▸ RECORDS FOR THE EXERCISE:

-*-

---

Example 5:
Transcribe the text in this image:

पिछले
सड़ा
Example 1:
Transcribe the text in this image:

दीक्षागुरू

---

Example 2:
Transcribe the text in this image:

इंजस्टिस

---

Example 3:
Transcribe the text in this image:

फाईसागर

-*-

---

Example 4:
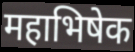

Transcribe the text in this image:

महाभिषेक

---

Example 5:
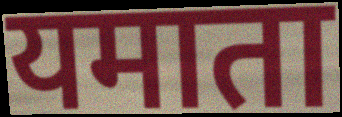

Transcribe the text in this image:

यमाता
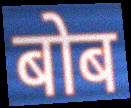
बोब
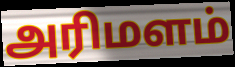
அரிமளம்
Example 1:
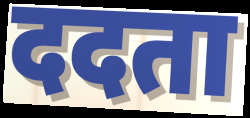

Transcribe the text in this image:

-*-

Please find all lines of the entries that hold the string "Example" and copy them.

▸ OUTPUT:
Example 5:
Example 1:
Example 2:
Example 3:
Example 4:
Example 5:
Example 1:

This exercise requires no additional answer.